Recopiez en entier et mot pour mot l'extrait sur le mouvement anarchiste au début des années soixante.

### [Extrait du document]
◆ ◆ ◆

Cédric Guérin

Deuxième partie : “ Le creux de la vague ” 1960-1968

Si le mouvement et la Fédération anarchiste ont réussi au cours des années cinquante le vœu de réorganisation des anciens, ils leur restent à l’aube des années soixante à répondre à l’attente des militants et à structurer et fédérer un mouvement d’une plus grande ampleur et d’une plus grande définition et précision idéologiques. L’accueil fait à la création et aux idées des GAAR au sein de la FA montre tout le chemin qu’il reste à parcourir dans l’organisation la plus importante quantitativement. Au cours de cette période, le mouvement anarchiste se retrouve devant deux objectifs essentiels : d’une part se doter d’une définition organisationnelle précise afin de constituer un mouvement efficace et d’autre part redonner à l’anarchisme la place qu’il a perdu dans les luttes sociales. C’est pourquoi le mouvement va se caractériser par de profondes mutations, qui se caractérisent par leurs diversités : en effet, si ces mutations se font sur le plan idéologique, elles vont se manifester aussi à travers de nouvelles organisations et formations, qui se démarquent par leur méthodes d’action, de recrutement ou leur rapprochement avec certaines idéologies non libertaires.

◆ ◆ ◆

Entrées de données:

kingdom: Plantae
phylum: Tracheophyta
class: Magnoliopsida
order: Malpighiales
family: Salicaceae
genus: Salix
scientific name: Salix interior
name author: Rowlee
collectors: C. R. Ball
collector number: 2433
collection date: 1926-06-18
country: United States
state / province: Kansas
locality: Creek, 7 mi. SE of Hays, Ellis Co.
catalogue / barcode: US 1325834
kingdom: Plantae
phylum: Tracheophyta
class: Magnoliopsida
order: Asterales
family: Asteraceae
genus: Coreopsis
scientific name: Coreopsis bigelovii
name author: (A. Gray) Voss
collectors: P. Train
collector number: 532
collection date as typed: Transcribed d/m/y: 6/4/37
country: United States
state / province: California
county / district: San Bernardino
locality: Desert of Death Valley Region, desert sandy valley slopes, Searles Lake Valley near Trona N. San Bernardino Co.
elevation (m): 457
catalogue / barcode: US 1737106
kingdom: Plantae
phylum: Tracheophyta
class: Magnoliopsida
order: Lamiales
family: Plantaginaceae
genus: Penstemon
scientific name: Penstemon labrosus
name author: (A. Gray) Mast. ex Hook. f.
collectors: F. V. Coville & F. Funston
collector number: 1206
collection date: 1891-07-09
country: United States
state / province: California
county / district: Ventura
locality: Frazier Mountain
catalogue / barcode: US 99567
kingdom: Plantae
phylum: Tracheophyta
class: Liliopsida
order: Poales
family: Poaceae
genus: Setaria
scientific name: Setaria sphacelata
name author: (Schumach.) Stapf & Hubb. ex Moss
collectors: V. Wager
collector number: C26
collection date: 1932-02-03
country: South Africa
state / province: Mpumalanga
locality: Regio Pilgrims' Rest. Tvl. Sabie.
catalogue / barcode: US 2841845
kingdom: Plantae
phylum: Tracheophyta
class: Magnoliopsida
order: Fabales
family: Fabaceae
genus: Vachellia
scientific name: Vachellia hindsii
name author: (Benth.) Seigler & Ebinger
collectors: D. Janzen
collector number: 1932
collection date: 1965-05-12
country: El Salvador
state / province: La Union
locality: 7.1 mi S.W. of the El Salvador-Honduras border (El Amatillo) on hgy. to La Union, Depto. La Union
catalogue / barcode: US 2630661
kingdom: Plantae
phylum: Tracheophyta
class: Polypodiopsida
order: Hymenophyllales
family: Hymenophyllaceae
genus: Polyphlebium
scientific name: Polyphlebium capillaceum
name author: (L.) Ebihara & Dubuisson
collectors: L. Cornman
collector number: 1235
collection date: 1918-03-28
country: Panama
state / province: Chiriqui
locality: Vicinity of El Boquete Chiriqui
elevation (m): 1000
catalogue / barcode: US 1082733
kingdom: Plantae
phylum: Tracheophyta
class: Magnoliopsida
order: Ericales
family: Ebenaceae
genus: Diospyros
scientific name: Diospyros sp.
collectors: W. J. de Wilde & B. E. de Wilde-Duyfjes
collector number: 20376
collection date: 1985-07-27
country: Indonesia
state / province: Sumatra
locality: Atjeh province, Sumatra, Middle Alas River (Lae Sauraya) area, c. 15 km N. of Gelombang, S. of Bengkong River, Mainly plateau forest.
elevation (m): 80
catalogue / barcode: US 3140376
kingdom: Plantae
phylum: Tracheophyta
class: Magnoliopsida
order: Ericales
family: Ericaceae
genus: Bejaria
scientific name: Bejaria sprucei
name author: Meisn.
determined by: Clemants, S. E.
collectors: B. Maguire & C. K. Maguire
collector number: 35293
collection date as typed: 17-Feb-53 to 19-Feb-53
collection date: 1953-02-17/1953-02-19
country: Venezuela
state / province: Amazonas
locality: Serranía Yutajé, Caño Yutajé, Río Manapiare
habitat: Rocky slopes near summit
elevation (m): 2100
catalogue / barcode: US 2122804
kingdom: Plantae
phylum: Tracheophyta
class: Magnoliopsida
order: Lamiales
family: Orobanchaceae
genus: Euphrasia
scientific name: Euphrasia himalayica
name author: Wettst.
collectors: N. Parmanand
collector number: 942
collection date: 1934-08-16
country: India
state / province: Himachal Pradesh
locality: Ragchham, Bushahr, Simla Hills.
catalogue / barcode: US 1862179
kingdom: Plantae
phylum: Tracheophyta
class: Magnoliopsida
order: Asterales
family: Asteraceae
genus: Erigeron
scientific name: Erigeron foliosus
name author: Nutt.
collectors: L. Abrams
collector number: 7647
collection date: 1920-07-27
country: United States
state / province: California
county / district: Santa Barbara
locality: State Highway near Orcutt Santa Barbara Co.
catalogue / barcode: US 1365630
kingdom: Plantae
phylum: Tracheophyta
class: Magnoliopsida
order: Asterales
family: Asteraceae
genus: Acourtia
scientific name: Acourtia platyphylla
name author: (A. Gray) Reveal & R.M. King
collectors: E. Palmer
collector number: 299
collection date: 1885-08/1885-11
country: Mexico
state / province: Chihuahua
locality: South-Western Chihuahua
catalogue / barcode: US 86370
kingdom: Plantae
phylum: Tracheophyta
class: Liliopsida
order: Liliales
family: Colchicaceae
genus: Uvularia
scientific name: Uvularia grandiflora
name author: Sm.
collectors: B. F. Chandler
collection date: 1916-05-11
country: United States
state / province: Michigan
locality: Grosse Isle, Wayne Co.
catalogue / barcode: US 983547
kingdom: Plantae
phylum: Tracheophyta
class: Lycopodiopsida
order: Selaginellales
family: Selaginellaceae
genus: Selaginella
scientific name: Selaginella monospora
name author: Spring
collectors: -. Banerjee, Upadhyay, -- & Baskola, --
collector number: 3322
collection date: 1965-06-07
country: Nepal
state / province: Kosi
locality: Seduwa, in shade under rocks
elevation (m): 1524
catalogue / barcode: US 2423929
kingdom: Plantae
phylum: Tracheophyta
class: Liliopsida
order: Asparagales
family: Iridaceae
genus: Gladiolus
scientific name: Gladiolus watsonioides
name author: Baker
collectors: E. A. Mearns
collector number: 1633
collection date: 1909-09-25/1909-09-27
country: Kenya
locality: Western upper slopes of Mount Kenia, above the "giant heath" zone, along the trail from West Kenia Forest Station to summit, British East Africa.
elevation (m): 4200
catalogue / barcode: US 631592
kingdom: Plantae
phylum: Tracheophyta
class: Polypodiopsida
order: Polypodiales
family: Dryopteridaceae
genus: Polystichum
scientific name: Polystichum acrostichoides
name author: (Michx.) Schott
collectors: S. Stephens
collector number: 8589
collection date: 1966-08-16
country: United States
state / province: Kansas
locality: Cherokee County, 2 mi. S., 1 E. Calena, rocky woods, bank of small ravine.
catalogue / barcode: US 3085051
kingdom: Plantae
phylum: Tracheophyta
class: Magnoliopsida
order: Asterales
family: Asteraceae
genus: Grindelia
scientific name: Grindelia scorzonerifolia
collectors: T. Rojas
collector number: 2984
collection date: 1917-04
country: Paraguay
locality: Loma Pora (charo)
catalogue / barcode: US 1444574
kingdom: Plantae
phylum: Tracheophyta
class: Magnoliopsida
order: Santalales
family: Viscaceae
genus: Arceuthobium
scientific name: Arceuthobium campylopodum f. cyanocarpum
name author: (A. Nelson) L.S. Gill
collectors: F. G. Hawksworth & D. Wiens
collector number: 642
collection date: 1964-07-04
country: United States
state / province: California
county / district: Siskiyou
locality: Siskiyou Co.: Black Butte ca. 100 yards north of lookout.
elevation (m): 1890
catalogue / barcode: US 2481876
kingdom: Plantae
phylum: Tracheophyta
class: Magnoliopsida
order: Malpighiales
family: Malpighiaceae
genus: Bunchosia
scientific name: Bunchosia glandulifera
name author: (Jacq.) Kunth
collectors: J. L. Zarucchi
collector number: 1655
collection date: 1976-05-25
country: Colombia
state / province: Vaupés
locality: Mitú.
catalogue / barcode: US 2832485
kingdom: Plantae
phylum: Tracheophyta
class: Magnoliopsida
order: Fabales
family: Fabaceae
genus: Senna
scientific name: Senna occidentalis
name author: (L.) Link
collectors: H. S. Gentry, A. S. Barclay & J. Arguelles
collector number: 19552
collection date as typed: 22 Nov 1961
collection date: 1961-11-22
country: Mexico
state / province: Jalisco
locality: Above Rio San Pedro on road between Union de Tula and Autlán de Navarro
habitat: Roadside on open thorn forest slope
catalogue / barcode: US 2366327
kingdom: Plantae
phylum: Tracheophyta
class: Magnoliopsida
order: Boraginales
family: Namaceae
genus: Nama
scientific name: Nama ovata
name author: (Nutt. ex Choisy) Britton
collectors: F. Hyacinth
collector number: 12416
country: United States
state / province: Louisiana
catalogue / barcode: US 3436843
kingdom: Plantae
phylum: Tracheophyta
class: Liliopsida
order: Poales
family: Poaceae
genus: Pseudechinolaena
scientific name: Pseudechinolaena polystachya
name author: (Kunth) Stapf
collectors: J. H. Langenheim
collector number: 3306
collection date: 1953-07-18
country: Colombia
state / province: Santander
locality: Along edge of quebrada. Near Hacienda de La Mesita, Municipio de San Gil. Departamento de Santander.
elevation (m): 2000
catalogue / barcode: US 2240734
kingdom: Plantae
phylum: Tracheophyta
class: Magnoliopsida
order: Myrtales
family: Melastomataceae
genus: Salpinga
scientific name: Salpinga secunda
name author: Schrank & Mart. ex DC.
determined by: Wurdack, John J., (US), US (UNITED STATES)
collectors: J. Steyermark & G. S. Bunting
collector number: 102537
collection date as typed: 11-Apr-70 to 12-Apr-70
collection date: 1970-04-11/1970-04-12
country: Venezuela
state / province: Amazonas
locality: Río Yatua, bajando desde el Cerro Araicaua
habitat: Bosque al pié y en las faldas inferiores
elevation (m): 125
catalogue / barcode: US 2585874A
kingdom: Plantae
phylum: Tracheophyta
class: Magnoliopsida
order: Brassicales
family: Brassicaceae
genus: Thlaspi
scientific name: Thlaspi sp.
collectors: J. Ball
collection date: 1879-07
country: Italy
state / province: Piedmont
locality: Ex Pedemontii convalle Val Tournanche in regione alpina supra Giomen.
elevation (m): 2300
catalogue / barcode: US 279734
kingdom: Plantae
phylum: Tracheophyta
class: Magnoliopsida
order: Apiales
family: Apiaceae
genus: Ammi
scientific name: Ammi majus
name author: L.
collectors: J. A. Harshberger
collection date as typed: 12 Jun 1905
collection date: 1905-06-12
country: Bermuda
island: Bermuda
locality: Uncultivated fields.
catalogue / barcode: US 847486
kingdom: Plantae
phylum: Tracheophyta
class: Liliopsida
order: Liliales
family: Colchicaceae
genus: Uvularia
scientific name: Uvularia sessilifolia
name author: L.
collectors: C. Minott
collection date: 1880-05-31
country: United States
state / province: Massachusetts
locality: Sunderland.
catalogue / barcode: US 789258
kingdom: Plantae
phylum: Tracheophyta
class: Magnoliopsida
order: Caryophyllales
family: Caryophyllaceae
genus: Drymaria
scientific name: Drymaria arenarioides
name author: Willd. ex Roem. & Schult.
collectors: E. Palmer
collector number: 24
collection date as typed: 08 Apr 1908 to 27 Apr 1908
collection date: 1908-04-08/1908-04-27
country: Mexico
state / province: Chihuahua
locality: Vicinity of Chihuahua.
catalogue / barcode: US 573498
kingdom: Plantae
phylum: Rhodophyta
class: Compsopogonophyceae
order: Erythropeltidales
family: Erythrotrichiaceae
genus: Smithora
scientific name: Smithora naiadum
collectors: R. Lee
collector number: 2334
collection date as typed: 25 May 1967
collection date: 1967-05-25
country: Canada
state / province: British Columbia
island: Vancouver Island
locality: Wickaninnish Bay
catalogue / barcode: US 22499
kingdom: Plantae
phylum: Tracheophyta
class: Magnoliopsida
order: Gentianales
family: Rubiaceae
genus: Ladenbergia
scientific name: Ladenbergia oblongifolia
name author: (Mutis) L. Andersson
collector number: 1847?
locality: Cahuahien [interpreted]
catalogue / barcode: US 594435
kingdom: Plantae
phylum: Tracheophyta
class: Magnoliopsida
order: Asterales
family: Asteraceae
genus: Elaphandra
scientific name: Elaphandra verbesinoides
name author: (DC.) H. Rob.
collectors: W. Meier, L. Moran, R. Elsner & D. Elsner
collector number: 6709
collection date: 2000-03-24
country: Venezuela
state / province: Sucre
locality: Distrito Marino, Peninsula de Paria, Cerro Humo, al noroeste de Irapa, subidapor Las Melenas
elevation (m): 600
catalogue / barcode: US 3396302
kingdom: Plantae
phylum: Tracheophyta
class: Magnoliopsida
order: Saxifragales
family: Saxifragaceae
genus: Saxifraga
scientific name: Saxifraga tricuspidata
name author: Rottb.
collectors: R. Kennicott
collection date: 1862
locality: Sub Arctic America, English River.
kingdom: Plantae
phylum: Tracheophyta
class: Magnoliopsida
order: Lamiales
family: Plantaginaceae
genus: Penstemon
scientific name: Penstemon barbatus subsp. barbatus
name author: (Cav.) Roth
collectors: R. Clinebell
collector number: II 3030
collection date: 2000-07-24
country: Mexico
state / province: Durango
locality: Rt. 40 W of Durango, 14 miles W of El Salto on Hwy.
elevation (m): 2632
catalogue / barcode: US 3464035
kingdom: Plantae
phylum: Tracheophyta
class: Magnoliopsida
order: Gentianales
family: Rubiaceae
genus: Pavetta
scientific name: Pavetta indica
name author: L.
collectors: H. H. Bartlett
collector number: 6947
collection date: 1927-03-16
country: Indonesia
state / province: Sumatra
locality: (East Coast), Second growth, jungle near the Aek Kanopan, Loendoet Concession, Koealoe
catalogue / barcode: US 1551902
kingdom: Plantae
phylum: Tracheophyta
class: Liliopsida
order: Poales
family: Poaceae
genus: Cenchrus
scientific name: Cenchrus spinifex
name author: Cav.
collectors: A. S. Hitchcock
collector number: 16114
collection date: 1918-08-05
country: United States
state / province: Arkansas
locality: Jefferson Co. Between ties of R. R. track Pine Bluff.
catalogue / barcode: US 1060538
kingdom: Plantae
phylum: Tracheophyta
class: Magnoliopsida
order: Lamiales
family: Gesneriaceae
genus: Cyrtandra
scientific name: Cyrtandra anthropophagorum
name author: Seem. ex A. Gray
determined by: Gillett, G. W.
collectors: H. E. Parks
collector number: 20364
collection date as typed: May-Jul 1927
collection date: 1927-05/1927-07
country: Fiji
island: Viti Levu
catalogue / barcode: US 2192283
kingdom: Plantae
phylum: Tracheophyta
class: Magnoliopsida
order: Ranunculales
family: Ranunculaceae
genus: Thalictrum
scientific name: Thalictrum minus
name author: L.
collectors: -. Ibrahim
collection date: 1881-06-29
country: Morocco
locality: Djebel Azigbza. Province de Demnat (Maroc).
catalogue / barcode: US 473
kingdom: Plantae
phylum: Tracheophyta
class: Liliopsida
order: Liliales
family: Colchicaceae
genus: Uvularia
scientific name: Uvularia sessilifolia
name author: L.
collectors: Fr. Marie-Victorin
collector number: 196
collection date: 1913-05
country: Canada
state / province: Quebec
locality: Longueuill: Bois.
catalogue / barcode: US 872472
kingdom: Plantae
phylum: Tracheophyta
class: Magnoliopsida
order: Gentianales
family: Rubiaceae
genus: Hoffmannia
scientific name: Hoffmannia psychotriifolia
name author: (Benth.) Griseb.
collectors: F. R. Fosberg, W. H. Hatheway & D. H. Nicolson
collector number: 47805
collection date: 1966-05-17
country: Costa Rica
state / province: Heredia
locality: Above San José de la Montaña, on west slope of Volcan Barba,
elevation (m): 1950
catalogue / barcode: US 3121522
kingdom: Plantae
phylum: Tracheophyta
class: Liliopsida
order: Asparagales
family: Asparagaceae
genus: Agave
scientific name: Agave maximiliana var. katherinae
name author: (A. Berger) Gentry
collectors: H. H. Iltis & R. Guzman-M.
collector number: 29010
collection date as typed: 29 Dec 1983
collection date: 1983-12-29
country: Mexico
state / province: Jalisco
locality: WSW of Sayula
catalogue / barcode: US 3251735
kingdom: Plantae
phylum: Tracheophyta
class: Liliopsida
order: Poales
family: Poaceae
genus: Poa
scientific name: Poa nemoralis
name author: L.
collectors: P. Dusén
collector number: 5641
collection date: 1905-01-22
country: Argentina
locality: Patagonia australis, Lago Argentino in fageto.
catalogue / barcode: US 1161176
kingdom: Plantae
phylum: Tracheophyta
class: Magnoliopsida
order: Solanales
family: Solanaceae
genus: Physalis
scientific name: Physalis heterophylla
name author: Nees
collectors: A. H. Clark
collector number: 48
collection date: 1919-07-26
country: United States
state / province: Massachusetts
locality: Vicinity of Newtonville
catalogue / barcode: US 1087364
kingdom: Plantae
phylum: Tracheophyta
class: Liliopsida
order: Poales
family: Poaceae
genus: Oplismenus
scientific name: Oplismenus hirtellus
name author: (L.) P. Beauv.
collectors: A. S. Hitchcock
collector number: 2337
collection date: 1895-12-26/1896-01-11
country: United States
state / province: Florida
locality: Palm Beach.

◆ ◆ ◆

### [Réponse attendue]
Cédric Guérin

Deuxième partie : “ Le creux de la vague ” 1960-1968

Si le mouvement et la Fédération anarchiste ont réussi au cours des années cinquante le vœu de réorganisation des anciens, ils leur restent à l’aube des années soixante à répondre à l’attente des militants et à structurer et fédérer un mouvement d’une plus grande ampleur et d’une plus grande définition et précision idéologiques. L’accueil fait à la création et aux idées des GAAR au sein de la FA montre tout le chemin qu’il reste à parcourir dans l’organisation la plus importante quantitativement. Au cours de cette période, le mouvement anarchiste se retrouve devant deux objectifs essentiels : d’une part se doter d’une définition organisationnelle précise afin de constituer un mouvement efficace et d’autre part redonner à l’anarchisme la place qu’il a perdu dans les luttes sociales. C’est pourquoi le mouvement va se caractériser par de profondes mutations, qui se caractérisent par leurs diversités : en effet, si ces mutations se font sur le plan idéologique, elles vont se manifester aussi à travers de nouvelles organisations et formations, qui se démarquent par leur méthodes d’action, de recrutement ou leur rapprochement avec certaines idéologies non libertaires.